Notes on "Understanding Lifecycle Management Complexity of Datacenter Topologies" (FatClique)
Link to Paper: https://www.usenix.org/system/files/nsdi19-zhang.pdf
Problem
Lots of data center topology design research has focused on improving performance properties such as bandwidth, latency, etc. However, lifecycle management of data centers is also important, since it can influence capital and operational expenses, and also ease of initial deployment and future expansion. It is important to consider future expansion, since data centers do not remain static over their lifetimes, and are frequently expanded and upgraded.
Approach
The authors decided to consider the lifecycle management implications of topology design. First, they define a set of metrics to evaluate topology designs, with a separate set of metrics for Deployment and another for Expansion. Based on these defined metrics, they propose and analyze a new class of topologies, called FatClique.
The complexity of laying out data center network topology (deployment) can be reduced by careful packaging, placement, and bundling strategies. Packaging is the arrangement of switches into racks, and placement involves the physical placement of the racks on the data center floor. With efficient packaging and placement strategies, one can realize better efficiency by bundling multiple fibers together.
The three key metrics that capture deployment complexity are numbers of switches, patch panels, and bundle types. More switches equal more packaging complexity, and the patch panels represent the topological structure and reflect wiring complexity.

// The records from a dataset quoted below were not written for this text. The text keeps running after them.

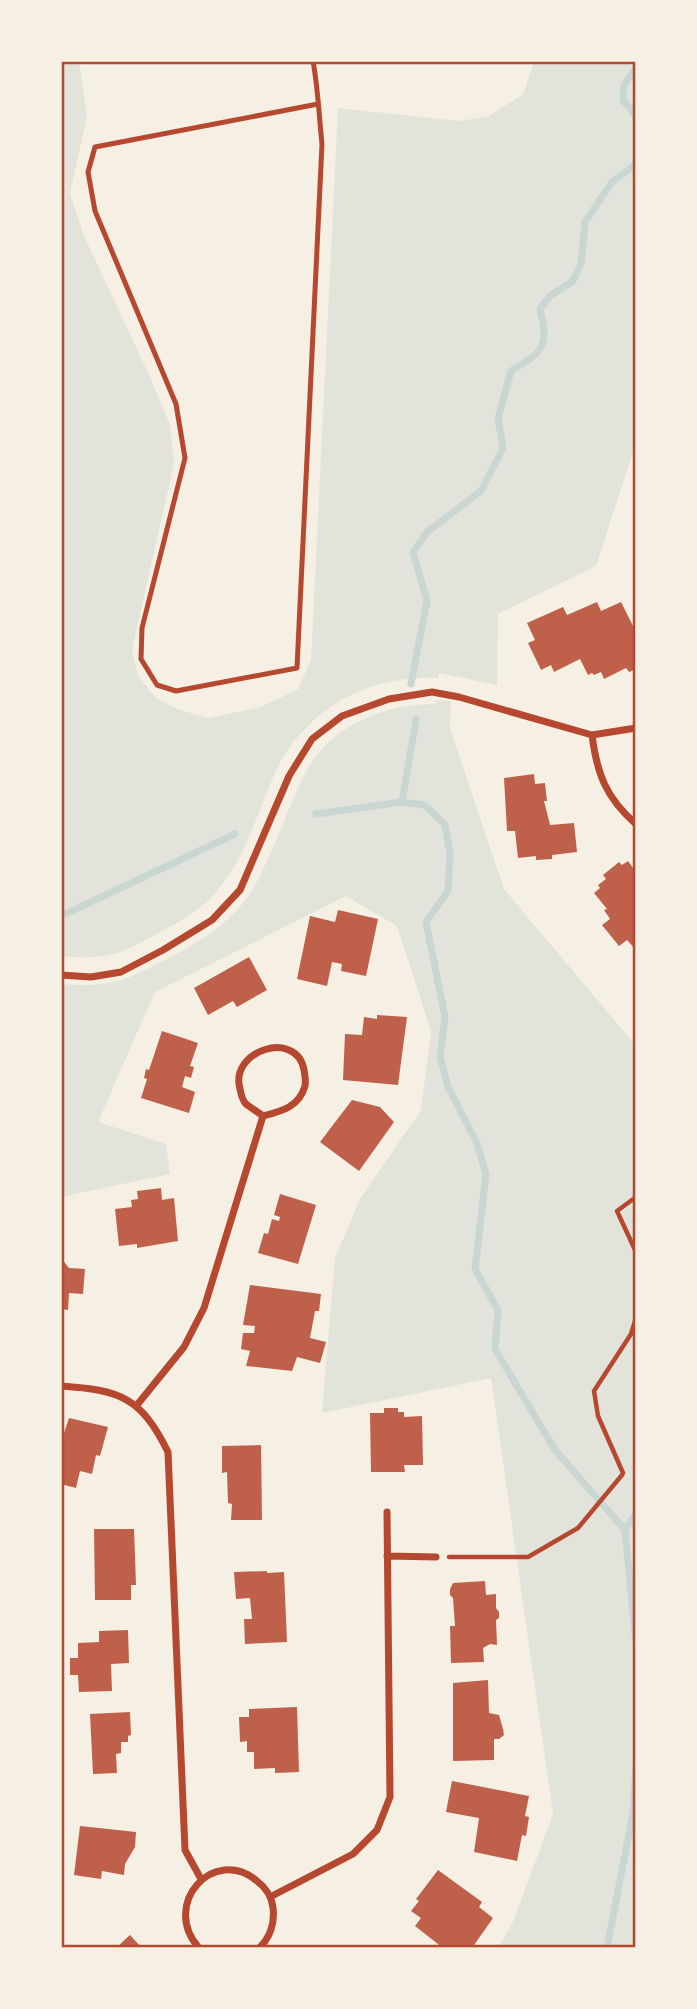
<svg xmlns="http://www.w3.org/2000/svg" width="697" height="2009" viewBox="0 0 697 2009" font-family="'PT Sans',sans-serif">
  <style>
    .green { fill: #e2e4dc }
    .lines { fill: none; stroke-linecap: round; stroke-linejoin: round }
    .stream { stroke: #c9d6d2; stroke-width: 7 }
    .building { fill: #bf614a }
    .path { stroke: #b5482f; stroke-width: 4.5 }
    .service { stroke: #b5482f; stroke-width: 5 }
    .minor { stroke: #b5482f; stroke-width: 7 }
    .neatline { fill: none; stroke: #b5482f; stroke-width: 2.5 }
  </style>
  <rect width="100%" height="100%" fill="#f6efe4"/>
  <!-- green -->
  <path class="green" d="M61,61H79L87,117L70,193L85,238L150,377L170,425L174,463L132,650L138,676L156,698L177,709L208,718L261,707L298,689L311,660L338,108L459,121L489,116L523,94L534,61H636V443L596,566L498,614L497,685L439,673L438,678C368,674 303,710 274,775C258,812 246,854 221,886C205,908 181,921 157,934C119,955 106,960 61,956Z
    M436,700L451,701L450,728L504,889L636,1046V1948H498L513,1922L553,1814L491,1378L322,1413L335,1258L360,1199L421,1110L431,1031L397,926L346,896L155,992L98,1122L166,1144L170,1174L61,1197V984C108,988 126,981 167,959C197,943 226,926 247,898C259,881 267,860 276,841C286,817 295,791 308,768C335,723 386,704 436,704Z"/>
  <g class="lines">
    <!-- stream -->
    <path class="stream" d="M636,68L624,85L623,100L636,116
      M411,684L427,601L413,552L427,532L481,491L503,448L498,418L511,371C544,351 549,347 540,309L550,296L573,281L581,264L585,222L612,182L636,164
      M402,802L416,720
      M316,814L402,802L425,805L445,825L450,854L448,891L426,922L445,1017L440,1056L448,1087L477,1143L486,1174L475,1269L498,1310L495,1349L555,1450L625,1530L636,1644
      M61,916L235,834
      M625,1530L636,1513
      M607,1948L633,1813L636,1766"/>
  </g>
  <!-- building -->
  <path class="building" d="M597,602L601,611L621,602L636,632V669L629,672L626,668L604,679L601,672L594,675L592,673L588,675L580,659L554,672L551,665L541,670L528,643L535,640L527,623L563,607L567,615Z
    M534,774L535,784L545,783L547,801H544L550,825L574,823L577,852L552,855V859L536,860V856L518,858L515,831H507L504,778Z
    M628,861L633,868L636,866V950L627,940L619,946L602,925L610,919L604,910L607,909L594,893L600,888L598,885L606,879L603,875L619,862L622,865Z
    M338,910L378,919L366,976L341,971L342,964L332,962L327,986L297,979L310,916L335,922Z
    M249,957L267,990L237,1007L233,1001L208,1015L194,988Z
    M377,1015L407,1017L398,1085L343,1080L345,1034L362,1035L364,1017L377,1019Z
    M162,1031L198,1043L190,1066L194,1067L191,1078L185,1076L182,1087L195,1092L189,1113L141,1098L147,1079L144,1078L146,1069L149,1070Z
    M352,1100L380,1107L394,1122L359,1171L320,1142Z
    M161,1188L162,1200L174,1198L178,1241L137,1248V1244L119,1246L115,1209L132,1207L131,1200L138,1199L137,1191Z
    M280,1194L316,1205L298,1264L258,1253L264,1233L268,1234L272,1219L279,1221L280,1217L274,1215Z
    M61,1258L69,1268L85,1269L83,1294L69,1293L68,1310L61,1309Z
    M250,1285L321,1294L319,1311H315L310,1338L326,1342L320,1363L297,1357L292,1371L246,1366L250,1351L241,1349L243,1333H254L255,1326L243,1325Z
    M384,1408H398V1412H404V1417L422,1416L423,1465H404L405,1472H371L370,1413H384Z
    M69,1418L108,1427L100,1456L96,1455L92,1474L80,1471L76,1488L61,1484V1442Z
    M261,1445L262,1520H231L232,1504L228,1503L227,1472L222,1473V1446Z
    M94,1529H134L136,1585H131V1600H95Z
    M267,1571V1573L284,1572L287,1642L245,1644L244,1619H252L250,1598L236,1599L234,1572Z
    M485,1581L486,1595L496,1594V1608L499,1612V1618L496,1620L497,1645L490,1644L483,1648L484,1662L451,1663L450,1626H455L453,1598L450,1595V1589L453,1583Z
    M128,1630L129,1663L111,1664L112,1691L79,1692L78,1675H70V1658H78V1643L99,1642V1631Z
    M488,1680L489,1713L499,1715L503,1729L504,1735L499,1739H494V1760L453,1761V1683Z
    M297,1707L299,1772L275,1773V1768L254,1769V1752H247V1741L240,1742L239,1717H249V1709Z
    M130,1712L131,1735L128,1736V1742H121V1753L116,1754L117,1773L93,1774L90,1714Z
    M452,1781L529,1796L525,1816L529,1817L526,1836L522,1835L517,1861L474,1852L479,1818L446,1812Z
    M80,1826L136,1832L135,1847L125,1864L124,1875L102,1871L101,1879L74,1875Z
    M438,1870L482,1902L479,1907L493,1918L472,1948H443L415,1926L421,1918L411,1911L419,1901L416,1899Z
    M130,1935L142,1948H116Z"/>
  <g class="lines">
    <!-- path -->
    <path class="path" d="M636,1197L617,1211L636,1252
      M449,1557H528L578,1528L622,1475L623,1473L598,1416L594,1391L631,1334L636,1318"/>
    <!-- service -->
    <path class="service" d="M313,61C318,88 319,116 322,144L297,668L176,691L157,685L141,659L142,628L185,458L176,404L95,211L88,172L95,147L318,104"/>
    <!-- minor -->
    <path class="minor" d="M592,735C597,774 606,798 636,824
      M61,975L91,977L121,972L163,950L212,920L240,890L289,776L312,739L342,716L389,699L432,692L459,697L592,735L636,728
      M61,1386C120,1390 141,1397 168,1452L185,1850L201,1879
      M137,1405L184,1347L204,1308L263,1116C282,1111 299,1107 305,1086C306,1080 305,1076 304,1070C297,1029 229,1050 240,1089C241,1094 242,1100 246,1104C251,1108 258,1112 263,1116
      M387,1556L436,1557
      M270,1897L353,1854L377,1830L390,1797L387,1512
      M199,1948C160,1904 214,1845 257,1881C265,1887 272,1897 273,1908C275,1923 270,1938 259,1948"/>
  </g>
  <!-- border -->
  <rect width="697" height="2009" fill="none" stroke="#f6efe4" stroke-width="126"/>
  <rect x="63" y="63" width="571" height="1883" class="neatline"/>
</svg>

The two key metrics that capture expansion complexity are the number of expansion steps and the average number of rewired links in a patch panel rack. Patch panel rewiring is important because it’s done manually, so this is an indication of the time it takes to finish the expansion step. Each expansion step requires reducing the data center capacity by a certain amount, called the expansion SLO, so keeping the number of expansion steps and necessary rewiring low can help minimize disruption during data center expansion.

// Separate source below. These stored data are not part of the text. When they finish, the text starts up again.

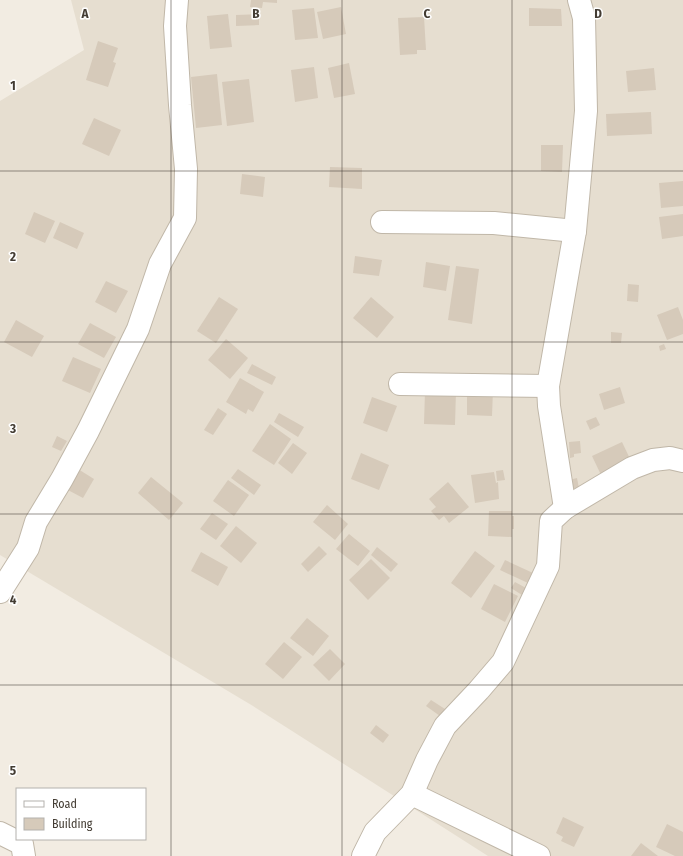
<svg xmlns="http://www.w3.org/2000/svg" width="683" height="856" font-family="'Fira Sans Condensed',sans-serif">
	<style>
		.residential { fill: #e6ded0 }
		.building { fill: #d6caba }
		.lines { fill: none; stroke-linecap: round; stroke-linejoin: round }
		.minor-casing { stroke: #c0b7a8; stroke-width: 24 }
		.minor { stroke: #fff; stroke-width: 22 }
		.grid { fill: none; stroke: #433c33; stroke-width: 1; stroke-opacity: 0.55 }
		.grid-label { font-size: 13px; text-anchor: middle; font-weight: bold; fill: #433c33; stroke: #fff; stroke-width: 3; stroke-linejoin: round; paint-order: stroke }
	</style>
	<rect width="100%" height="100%" fill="#f2ece2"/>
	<polygon class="residential" points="71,0 683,0 683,856 488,856 253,706 0,555 0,101 84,50"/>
	<g class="building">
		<polygon points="251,0 277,0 277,3 263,2 262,8 250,7"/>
		<polygon points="341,7 346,34 323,39 317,12"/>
		<polygon points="314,8 318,38 295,40 292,10"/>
		<polygon points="529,8 561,9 562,26 529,26"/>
		<polygon points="228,14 232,47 210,49 207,16"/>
		<polygon points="259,14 259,25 236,26 236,15"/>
		<polygon points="424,17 426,50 417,50 417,54 400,55 398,18"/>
		<polygon points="98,41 118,48 113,62 116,63 108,87 86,80"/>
		<polygon points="349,63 355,94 334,98 328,68"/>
		<polygon points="314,67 318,98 295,102 291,70"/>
		<polygon points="654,68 656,90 628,92 626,71"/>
		<polygon points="217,74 222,125 196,128 191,77"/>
		<polygon points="249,79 254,122 227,126 222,82"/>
		<polygon points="651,112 652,134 607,136 606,114"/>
		<polygon points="94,118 121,130 109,156 82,144"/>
		<polygon points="541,145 563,145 562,172 541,171"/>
		<polygon points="330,167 362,168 362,189 329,187"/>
		<polygon points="242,174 265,177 263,197 240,194"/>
		<polygon points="683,181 683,206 661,208 659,183"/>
		<polygon points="34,212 55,221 45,243 25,234"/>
		<polygon points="683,214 683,236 662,239 659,217"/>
		<polygon points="60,222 84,233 77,249 53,238"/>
		<polygon points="355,256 382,260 379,276 353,273"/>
		<polygon points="426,262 450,266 446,291 423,287"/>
		<polygon points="456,266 479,269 472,324 448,320"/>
		<polygon points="106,281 128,291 116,313 95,302"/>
		<polygon points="628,284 639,285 638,302 627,301"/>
		<polygon points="219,297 238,309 216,343 197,331"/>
		<polygon points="371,297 394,317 377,338 353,318"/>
		<polygon points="678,307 683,320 683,334 667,340 657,315"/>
		<polygon points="16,320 44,336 32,357 4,342"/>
		<polygon points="90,323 116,337 104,358 78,344"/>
		<polygon points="611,332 622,333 621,343 611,343"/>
		<polygon points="226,339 248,358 230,379 208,360"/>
		<polygon points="664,344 666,349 660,351 659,346"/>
		<polygon points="73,357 101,369 90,393 62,381"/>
		<polygon points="252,364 276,377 272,385 247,373"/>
		<polygon points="240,378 264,392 253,412 248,409 246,414 226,402"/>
		<polygon points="620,387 625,403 604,410 599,394"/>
		<polygon points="467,390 493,390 492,416 467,415"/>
		<polygon points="425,391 456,391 455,425 424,424"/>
		<polygon points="372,397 397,406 387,432 363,423"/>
		<polygon points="218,408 227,414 213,435 204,430"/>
		<polygon points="279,413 304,427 298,437 274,422"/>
		<polygon points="596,417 600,425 590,430 586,421"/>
		<polygon points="270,424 291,439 274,465 252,451"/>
		<polygon points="57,436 67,441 61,451 52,447"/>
		<polygon points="580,441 581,453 574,454 574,457 570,458 569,442"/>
		<polygon points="622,442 632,463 602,477 592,456"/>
		<polygon points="293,443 307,453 292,474 278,463"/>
		<polygon points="361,453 389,465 379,490 351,479"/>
		<polygon points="78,469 94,479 83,498 66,489"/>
		<polygon points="238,469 261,485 254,495 231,478"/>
		<polygon points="503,470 505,480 497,481 496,471"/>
		<polygon points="494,472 496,483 498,482 499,499 475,503 471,475"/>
		<polygon points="151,477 183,503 169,520 138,493"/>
		<polygon points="577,478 579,488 571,489 569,480"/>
		<polygon points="228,480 249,495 234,516 213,501"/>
		<polygon points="448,482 469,507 449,523 444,516 439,520 431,511 436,507 429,499"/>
		<polygon points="327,505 348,524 335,540 313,522"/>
		<polygon points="489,511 512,511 512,516 514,516 514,529 512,529 512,537 488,536"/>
		<polygon points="212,513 228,524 216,540 200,529"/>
		<polygon points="236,526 257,543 241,563 220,546"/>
		<polygon points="349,534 370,551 358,566 336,549"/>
		<polygon points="319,546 327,554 308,572 301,564"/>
		<polygon points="377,547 398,564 391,572 371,555"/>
		<polygon points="475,551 495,566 471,598 451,583"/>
		<polygon points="201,552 228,567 218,586 191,571"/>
		<polygon points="371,559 390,578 368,600 349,580"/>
		<polygon points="505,560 533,573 528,583 500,570"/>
		<polygon points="515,582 526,588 522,595 511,588"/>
		<polygon points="494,584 518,596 505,622 481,609"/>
		<polygon points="307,618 329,636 313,656 290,638"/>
		<polygon points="284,642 302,657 283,679 265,664"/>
		<polygon points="330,649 345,664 329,681 313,665"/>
		<polygon points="431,700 445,709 440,716 426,706"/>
		<polygon points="376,725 389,735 383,743 370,733"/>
		<polygon points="563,817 584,827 574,847 561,841 563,837 556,833"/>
		<polygon points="667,824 683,832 683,856 675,856 656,847"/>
		<polygon points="641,843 658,856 631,856"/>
	</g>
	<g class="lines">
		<g class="minor-casing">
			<g id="minor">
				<polyline points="382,222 494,223 575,231"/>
				<polyline points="400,384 548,386"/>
				<polyline points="565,508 549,406 548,386 575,231 586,111 584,18 579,0"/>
				<polyline points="0,592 28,548 36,522 62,479 88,431 138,329 160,264 185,218 186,169 180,105 175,26 177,0"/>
				<polyline points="412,794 539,856"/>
				<polyline points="0,833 22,844 24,856"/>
				<polyline points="363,856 375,832 412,794 427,760 445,726 479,690 503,662 548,566 551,521 565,508 632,468 653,460 670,458 683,461"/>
			</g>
		</g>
		<use href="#minor" class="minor"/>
	</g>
	<path class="grid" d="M 171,0 L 171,856M 342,0 L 342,856M 512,0 L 512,856M 0,171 L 683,171M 0,342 L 683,342M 0,514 L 683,514M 0,685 L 683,685"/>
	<g class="grid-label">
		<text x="85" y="18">A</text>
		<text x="256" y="18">B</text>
		<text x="427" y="18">C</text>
		<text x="598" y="18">D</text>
		<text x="13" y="90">1</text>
		<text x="13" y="261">2</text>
		<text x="13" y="433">3</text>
		<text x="13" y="604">4</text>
		<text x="13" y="775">5</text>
	</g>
	<rect x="16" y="788" width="130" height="52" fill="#ffffff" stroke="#b4b1ad"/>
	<rect x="24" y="801" width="20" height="6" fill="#ffffff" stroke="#b4b1ad"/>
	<text x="52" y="808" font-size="12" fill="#433c33">Road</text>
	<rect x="24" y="818" width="20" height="12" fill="#d6caba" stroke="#b4b1ad"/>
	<text x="52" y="828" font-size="12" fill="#433c33">Building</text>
</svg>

A comparison of FatClique, Clos, Jellyfish, and Xpander reveals that FatClique is the best at most scales by all the defined complexity metrics. FatClique can permit speedy expansion while degrading network capacity by a small percentage. However, Clos can take 5x longer to do this. FatClique also requires fewer switches, patch panels (only at large scales, Clos has fewer at small and medium scales), and a lower cabling cost.

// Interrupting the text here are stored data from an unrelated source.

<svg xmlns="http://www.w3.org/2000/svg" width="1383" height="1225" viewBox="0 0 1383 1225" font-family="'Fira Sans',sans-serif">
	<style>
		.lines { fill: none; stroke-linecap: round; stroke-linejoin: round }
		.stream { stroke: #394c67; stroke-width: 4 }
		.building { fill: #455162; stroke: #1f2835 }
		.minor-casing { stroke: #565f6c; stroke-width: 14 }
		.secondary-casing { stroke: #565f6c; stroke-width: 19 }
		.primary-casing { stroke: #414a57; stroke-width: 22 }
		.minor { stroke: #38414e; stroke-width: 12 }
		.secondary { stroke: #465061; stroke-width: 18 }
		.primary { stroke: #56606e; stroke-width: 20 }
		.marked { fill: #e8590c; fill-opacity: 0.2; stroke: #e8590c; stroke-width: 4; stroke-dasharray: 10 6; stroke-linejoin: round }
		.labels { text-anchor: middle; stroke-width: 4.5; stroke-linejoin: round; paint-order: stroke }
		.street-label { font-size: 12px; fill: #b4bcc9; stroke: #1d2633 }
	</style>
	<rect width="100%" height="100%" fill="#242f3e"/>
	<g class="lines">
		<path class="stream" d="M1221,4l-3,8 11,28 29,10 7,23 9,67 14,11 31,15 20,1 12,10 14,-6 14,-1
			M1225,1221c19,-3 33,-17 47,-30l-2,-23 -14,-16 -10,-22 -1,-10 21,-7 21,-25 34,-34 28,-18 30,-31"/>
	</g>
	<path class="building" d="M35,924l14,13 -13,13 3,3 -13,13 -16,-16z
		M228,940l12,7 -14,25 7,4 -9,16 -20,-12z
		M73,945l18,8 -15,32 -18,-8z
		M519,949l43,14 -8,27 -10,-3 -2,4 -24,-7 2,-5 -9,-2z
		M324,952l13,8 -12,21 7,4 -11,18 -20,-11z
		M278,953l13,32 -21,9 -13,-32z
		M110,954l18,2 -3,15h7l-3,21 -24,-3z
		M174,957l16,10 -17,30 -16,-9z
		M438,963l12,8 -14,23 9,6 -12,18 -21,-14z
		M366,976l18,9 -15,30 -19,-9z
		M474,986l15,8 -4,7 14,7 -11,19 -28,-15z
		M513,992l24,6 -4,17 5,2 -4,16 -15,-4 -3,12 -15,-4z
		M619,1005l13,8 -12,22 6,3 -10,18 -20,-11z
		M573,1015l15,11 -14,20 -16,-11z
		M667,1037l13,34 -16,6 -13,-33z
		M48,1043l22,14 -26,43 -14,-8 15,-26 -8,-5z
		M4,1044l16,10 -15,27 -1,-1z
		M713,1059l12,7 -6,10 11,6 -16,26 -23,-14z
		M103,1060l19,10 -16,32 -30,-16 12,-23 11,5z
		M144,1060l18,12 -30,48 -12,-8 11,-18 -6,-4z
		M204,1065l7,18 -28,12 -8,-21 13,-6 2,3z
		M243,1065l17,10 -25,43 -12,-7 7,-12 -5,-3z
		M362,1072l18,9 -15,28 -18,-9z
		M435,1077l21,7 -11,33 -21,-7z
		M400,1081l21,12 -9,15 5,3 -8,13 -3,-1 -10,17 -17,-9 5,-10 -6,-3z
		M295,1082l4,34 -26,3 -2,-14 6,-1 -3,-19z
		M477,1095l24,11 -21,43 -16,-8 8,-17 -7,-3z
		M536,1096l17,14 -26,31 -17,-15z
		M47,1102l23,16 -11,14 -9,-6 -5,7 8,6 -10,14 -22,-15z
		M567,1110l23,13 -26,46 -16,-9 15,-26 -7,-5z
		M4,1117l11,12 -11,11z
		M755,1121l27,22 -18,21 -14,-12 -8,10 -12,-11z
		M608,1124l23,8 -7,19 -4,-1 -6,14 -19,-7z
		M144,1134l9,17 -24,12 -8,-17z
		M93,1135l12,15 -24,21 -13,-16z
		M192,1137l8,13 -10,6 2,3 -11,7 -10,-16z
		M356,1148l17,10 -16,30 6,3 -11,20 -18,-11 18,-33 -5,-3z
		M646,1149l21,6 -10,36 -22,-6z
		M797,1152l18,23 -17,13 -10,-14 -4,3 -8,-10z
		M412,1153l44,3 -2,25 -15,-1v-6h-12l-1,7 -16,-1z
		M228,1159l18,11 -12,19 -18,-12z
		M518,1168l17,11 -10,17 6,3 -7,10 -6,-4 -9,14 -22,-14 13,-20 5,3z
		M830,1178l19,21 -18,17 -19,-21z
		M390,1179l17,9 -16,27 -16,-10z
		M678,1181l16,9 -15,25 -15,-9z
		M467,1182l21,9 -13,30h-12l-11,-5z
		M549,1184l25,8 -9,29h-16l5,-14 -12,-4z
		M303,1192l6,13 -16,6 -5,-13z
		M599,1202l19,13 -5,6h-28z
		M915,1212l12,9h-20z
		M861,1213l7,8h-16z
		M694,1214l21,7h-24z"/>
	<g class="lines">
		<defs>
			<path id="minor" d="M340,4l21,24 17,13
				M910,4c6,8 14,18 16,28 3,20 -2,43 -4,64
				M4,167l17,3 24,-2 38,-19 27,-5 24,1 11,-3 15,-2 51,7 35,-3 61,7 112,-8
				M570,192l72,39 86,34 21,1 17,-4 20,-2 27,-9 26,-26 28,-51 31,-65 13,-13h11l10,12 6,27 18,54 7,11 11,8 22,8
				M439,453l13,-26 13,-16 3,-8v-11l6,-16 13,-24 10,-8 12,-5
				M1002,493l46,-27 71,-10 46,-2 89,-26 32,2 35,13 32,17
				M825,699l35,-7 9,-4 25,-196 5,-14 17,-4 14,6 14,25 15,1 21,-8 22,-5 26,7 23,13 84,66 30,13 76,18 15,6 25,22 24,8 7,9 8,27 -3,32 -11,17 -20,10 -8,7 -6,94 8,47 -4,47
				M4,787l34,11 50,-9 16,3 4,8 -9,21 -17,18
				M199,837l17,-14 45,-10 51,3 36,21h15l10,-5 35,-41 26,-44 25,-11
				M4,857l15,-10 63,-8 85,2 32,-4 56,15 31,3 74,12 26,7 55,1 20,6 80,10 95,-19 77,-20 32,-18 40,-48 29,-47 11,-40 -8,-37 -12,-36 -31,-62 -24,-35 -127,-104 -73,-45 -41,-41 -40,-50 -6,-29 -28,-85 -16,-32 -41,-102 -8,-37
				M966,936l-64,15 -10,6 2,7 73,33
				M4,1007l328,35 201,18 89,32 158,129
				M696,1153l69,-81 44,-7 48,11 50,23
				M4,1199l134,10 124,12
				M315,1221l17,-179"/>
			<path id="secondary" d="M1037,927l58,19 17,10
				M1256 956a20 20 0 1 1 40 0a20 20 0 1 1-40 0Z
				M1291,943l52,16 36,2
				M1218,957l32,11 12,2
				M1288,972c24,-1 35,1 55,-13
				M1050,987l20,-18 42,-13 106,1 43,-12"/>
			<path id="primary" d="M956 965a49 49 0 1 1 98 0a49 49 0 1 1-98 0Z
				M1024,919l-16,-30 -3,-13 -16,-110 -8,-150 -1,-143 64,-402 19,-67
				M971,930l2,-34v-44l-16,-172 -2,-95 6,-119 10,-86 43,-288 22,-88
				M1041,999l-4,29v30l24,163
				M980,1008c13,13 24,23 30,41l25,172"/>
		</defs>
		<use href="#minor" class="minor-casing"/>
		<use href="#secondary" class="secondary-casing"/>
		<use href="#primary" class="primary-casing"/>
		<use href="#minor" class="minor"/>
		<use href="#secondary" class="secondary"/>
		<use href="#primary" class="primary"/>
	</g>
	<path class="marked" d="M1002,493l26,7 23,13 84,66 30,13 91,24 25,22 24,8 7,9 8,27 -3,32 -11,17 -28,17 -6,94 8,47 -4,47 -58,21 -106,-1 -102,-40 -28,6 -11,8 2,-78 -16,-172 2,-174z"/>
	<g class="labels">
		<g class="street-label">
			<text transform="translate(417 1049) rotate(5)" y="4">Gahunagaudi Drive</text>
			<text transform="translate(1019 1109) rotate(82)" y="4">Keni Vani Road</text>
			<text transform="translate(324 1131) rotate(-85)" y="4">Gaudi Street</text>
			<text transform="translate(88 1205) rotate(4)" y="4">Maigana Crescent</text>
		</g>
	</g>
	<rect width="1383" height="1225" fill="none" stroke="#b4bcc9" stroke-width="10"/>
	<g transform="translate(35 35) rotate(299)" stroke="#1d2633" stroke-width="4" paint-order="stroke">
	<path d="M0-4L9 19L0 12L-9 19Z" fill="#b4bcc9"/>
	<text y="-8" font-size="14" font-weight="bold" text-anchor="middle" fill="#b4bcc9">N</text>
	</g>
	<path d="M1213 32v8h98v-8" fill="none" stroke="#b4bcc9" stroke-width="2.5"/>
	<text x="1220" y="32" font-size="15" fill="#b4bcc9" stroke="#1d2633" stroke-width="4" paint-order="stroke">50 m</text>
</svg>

Strengths, Weaknesses & Possible Follow-Up Ideas
The evaluation metrics were well designed and explained, and the authors make an effort to evaluate the different networks fairly. However, the authors do not present a detailed performance evaluation of FatClique, which makes it difficult to understand how it performs in comparison with the other designs. Therefore, a possible follow-up idea would be to explore the performance characteristics of the network designs.
Lessons for Data Center Design
When evaluating the performance of network topologies, data center designers need to also consider the lifecycle management complexities. It’s important to be aware of the necessary tradeoffs, since a network design that performs well may be extremely difficult to expand or scale to future demands. Efforts should be made to design for manageability, as the management complexity of networks increases in the future.